Immediately, Buttigieg was assailed by primary opponents, media detractors, and Twitter denizens for allegedly likening the difficulties faced by black and gay Americans. “What he did on the stage, it’s just not productive, and I think it’s a bit naive,” California Senator Kamala Harris, who has since dropped out of the Democratic primary race, remarked. But Buttigieg wasn’t equating centuries of slavery, lynching, segregation, redlining, and all the rest of this country’s ugly history of state-sanctioned racism to the treatment of homosexuals, which, while also painful, cannot compare in nature or degree.

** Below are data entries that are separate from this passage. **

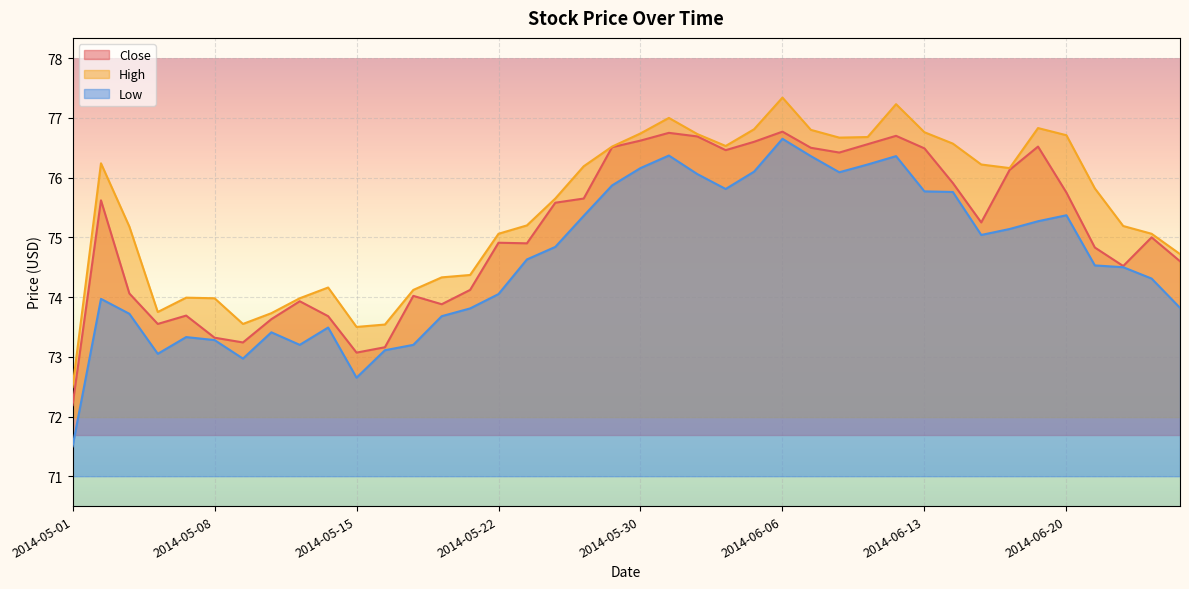

What is the difference between the highest and lowest values at 2014-05-09?

0.6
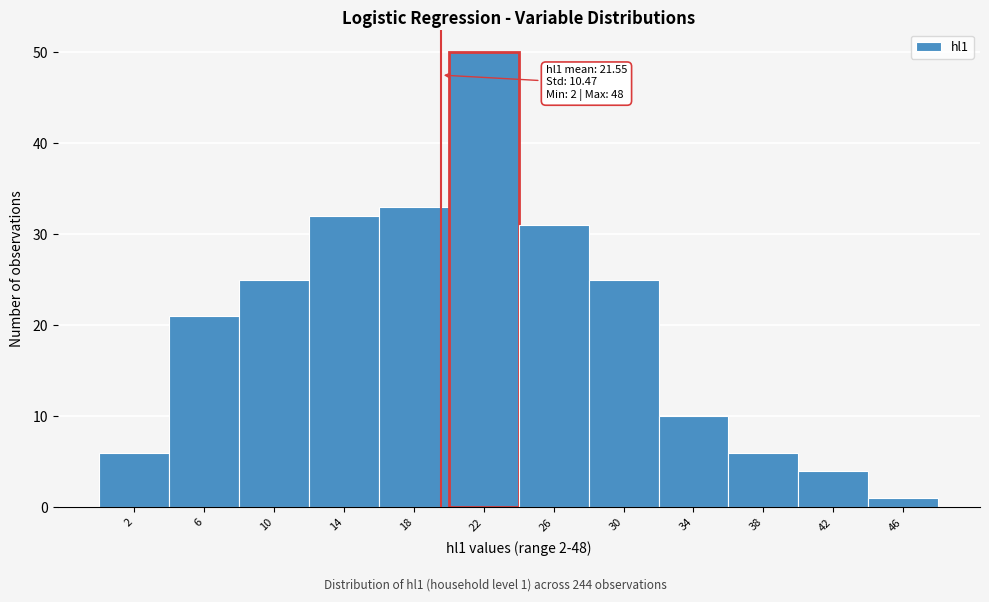

Reading left to right, extract all data points from this chart.

6	21	25	32	33	50	31	25	10	6	4	1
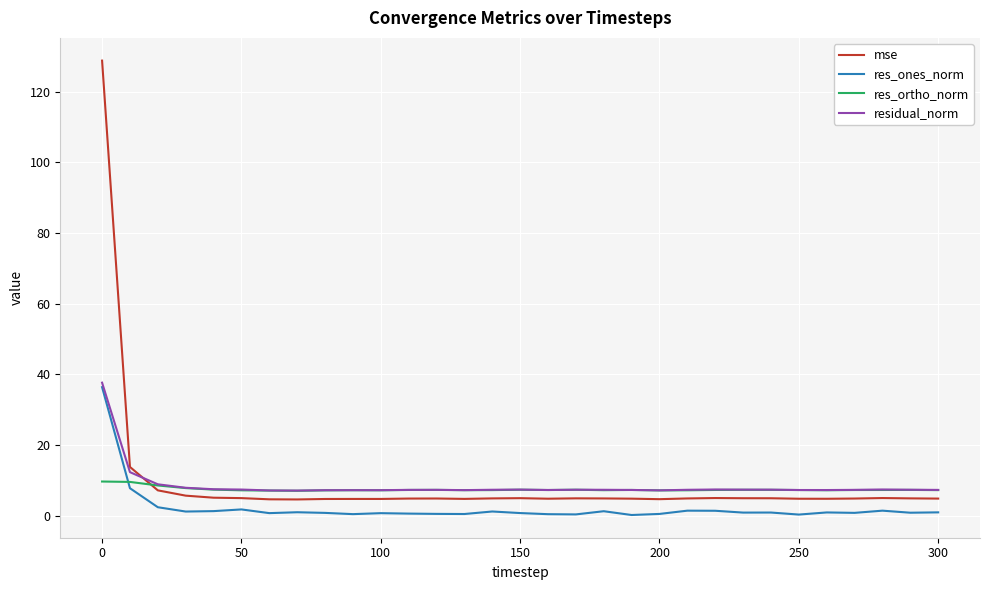

True or false: mse and res_ones_norm cross at least once.

False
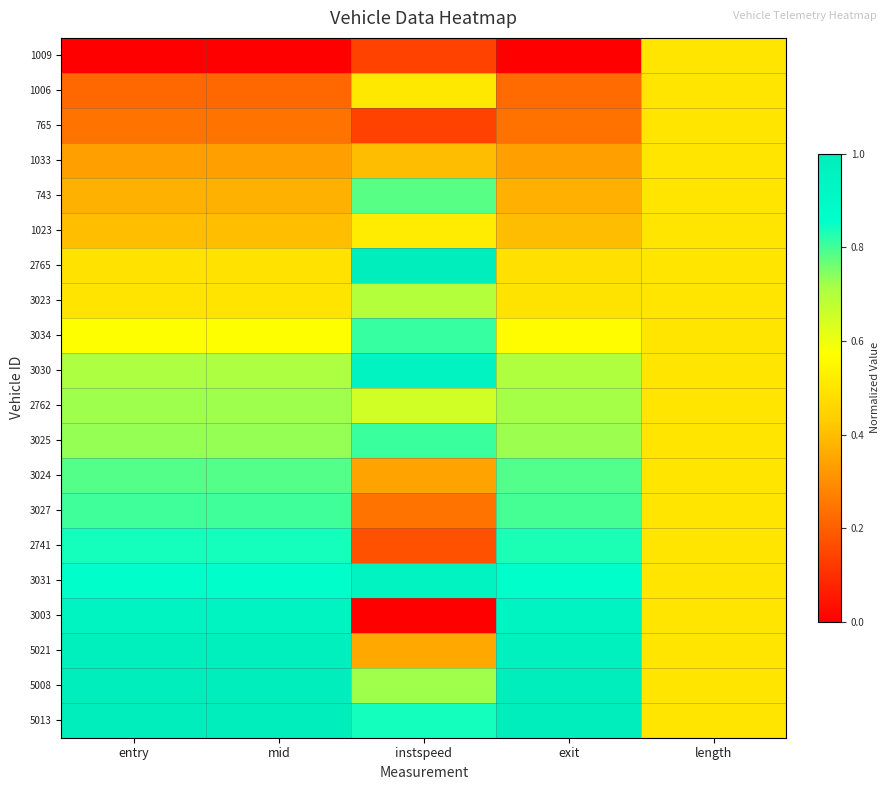

Rank the series at instspeed from lowest to highest value.

3003, 1009, 765, 2741, 3027, 3024, 5021, 1033, 1006, 1023, 2762, 3023, 5008, 743, 3025, 3034, 5013, 3030, 3031, 2765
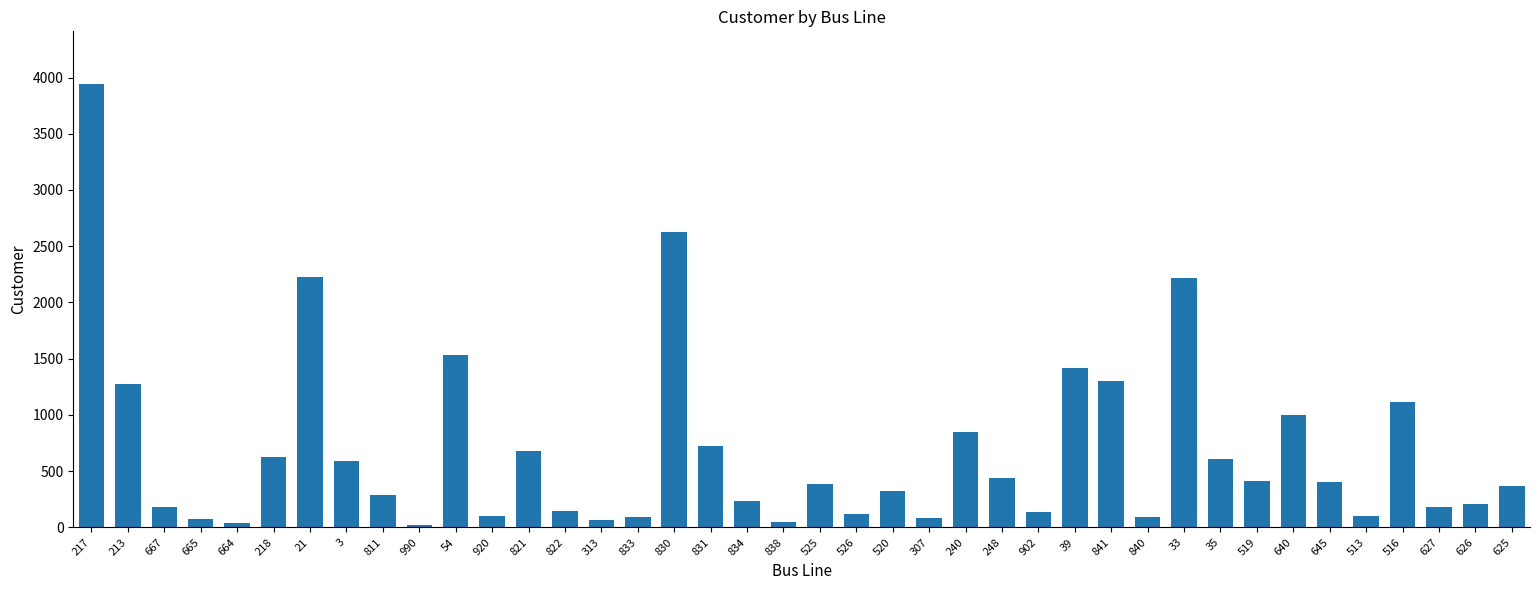

At which category does the chart reach its peak across all series?

217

He was simply trying to communicate how his status as an outsider—one who, up until 2003, could have been imprisoned for expressing his love for a man—endowed him with an empathy for other people who might feel like “a stranger in [their] own country.” He was conjuring the eloquent message of the man who paved the way for him on that debate stage, whose life experiences attested to how racism and homophobia, while in many ways different, are in one crucial aspect the same: They betray “a common lack of understanding, fairness, and compassion.”

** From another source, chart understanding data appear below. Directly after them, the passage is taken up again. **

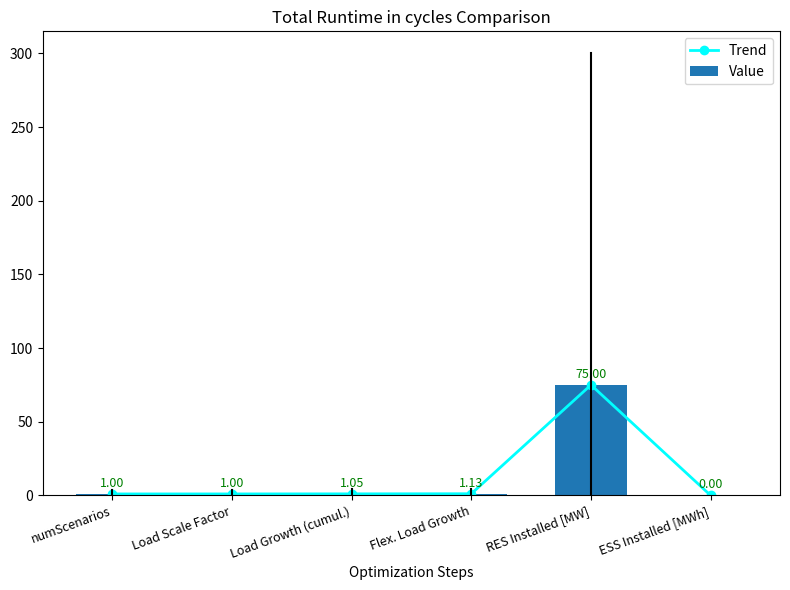

What is the label of the 1st bar from the left?

numScenarios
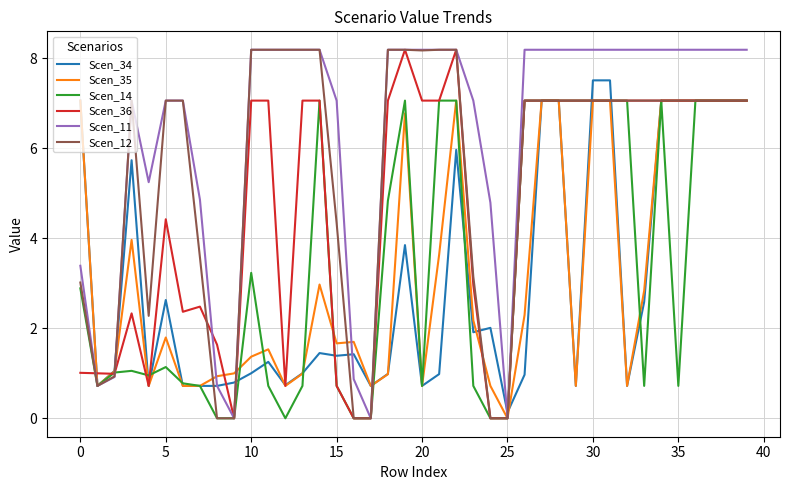

Which series has the largest total across all categories?

Scen_11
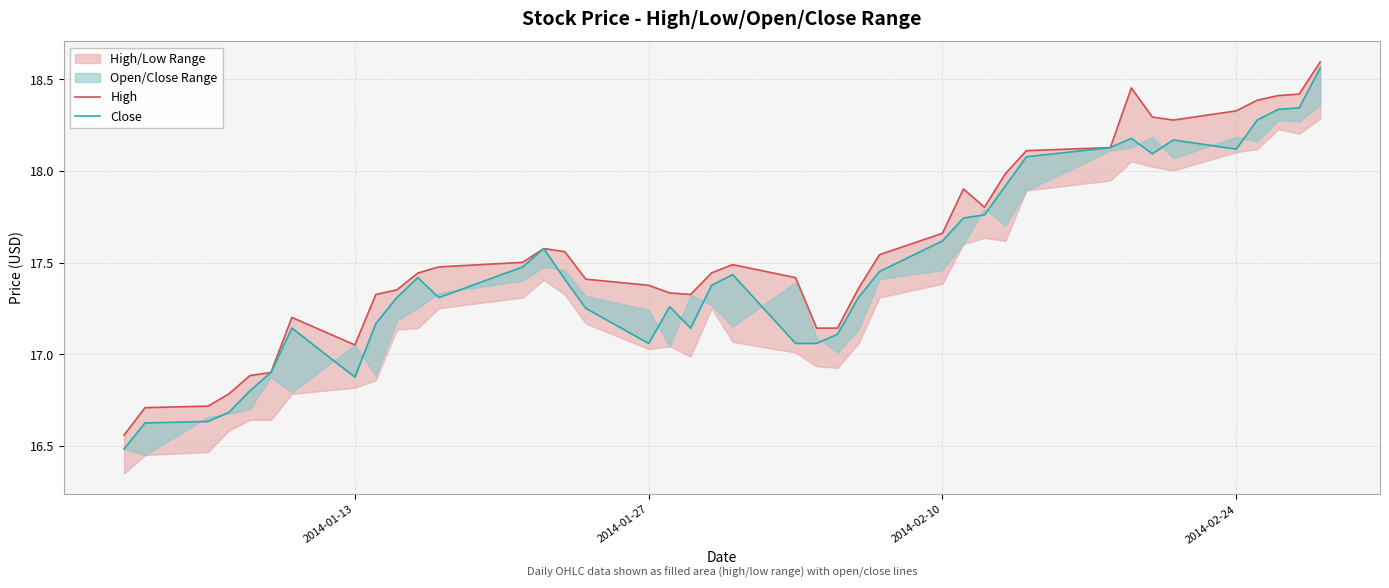

True or false: Close and High intersect in this chart.

False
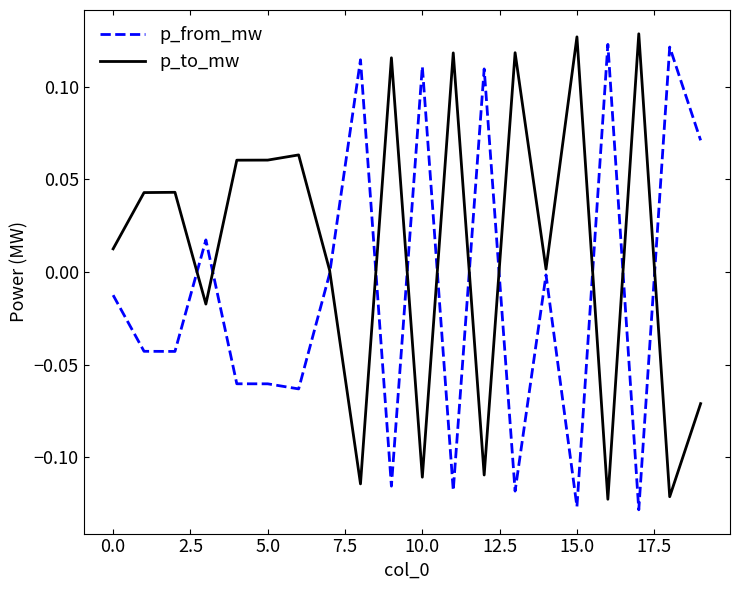

Rank the series by their average value, from lowest to highest.

p_from_mw, p_to_mw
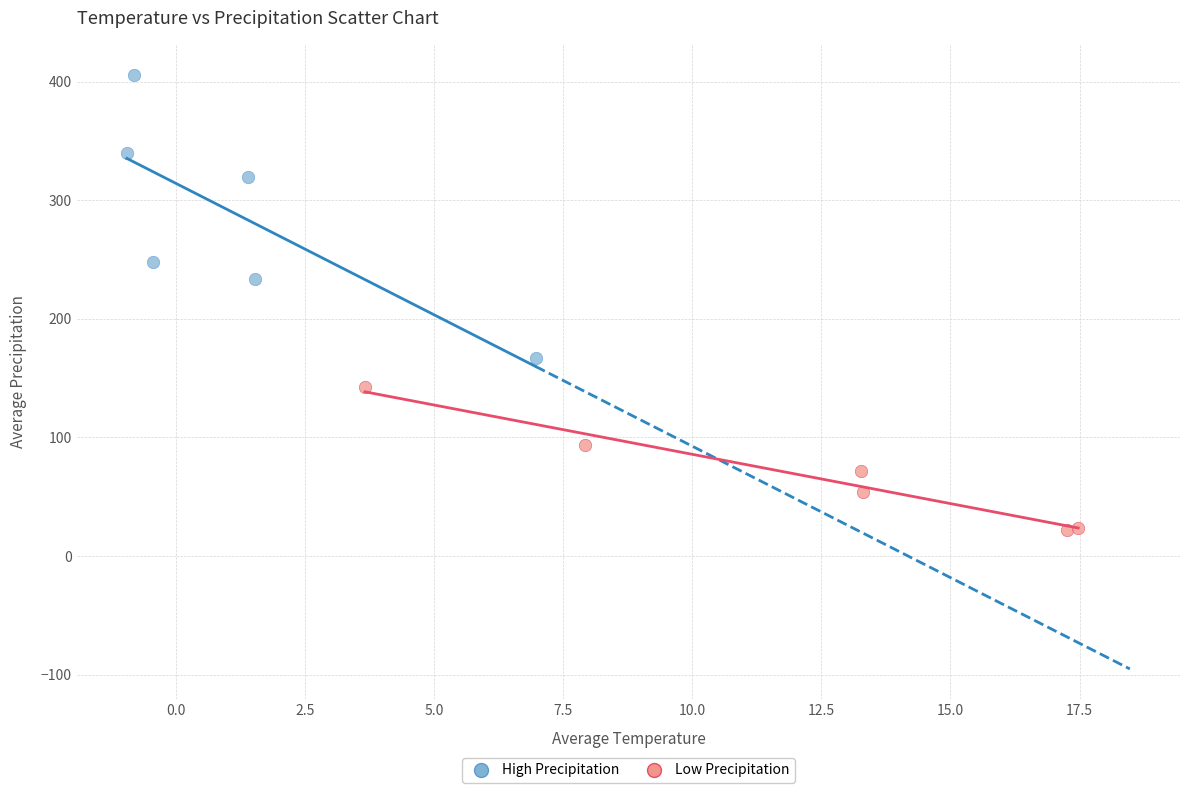

Which series reaches the minimum Y coordinate?

Low Precipitation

Boozer might also have had something to say on another highly contentious subject: the degree to which, if at all, homophobia factors into what The Washington Post delicately refers to as the mayor’s “inability to connect with black communities.” The mere mention of this possibility elicits rage from progressives: It is a “disgusting, racist trope, secretly nursed and insidiously whispered by white liberals” (Charles Blow), an “insidious and racist lie” (BuzzFeed), an “ugly lie” (Jonathan Capehart). Yet given the statistics—while 83 percent of Democrats overall say homosexuality should be accepted by society, according to the Pew Research Center, just 63 percent of black respondents say the same; 62 percent of white adults support same-sex marriage, compared to 51 percent of black adults—it is not unreasonable to ask whether discomfort with Buttigieg’s sexual orientation plays at least some role in his stubbornly low support among African Americans. Asked whether this might be the case, James Clyburn, the highest-ranking African American in Congress, replied, “I’m not going to sit here and tell you otherwise, because I think everybody knows that’s an issue.”

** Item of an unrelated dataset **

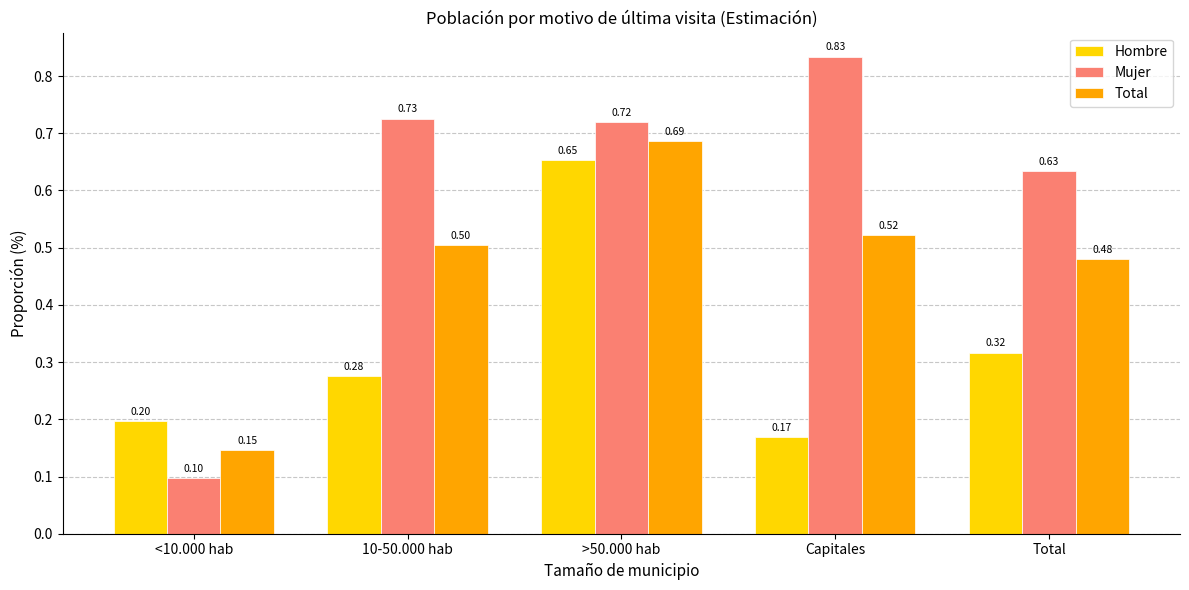

Are the bars horizontal?

No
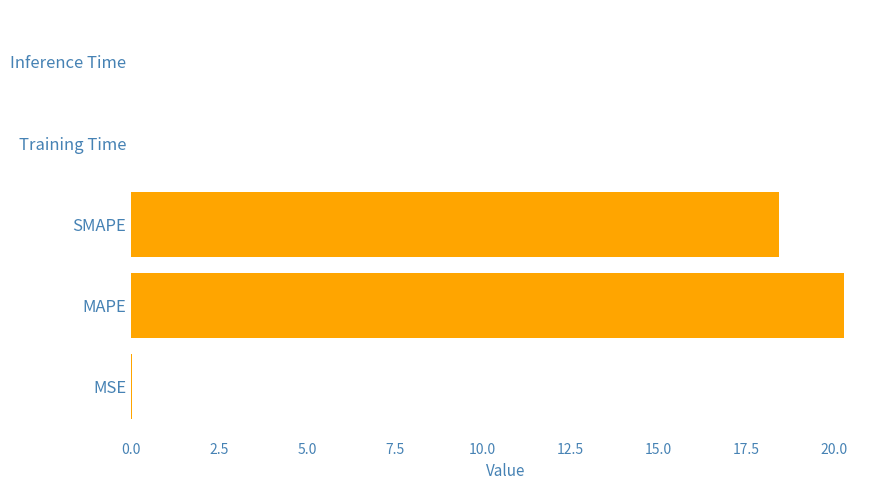

Where is the data nearest to the value 10?

SMAPE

Add this to the list of things “everybody knows” but few are willing to say. Because it doesn’t conform with the reigning narrative of the Donald Trump era, which is that the GOP is the party of irredeemably racist “deplorables” while Democrats are a coalition of the enlightened, few in the media or the broader commentariat are willing to acknowledge it.
Bigotry isn’t exclusive to one political party, race, religion, sexual orientation, or any other demographic, and neither is the duty to fight it. To the extent that an economically privileged, white, gay man can use his experiences of being discriminated against to relate to an economically disadvantaged, straight, black woman—or vice versa—well, this is the stuff of which human connection and social progress are made. That’s all that Pete Buttigieg, unwittingly channeling an unjustly forgotten African American trailblazer of gay rights, was trying to say.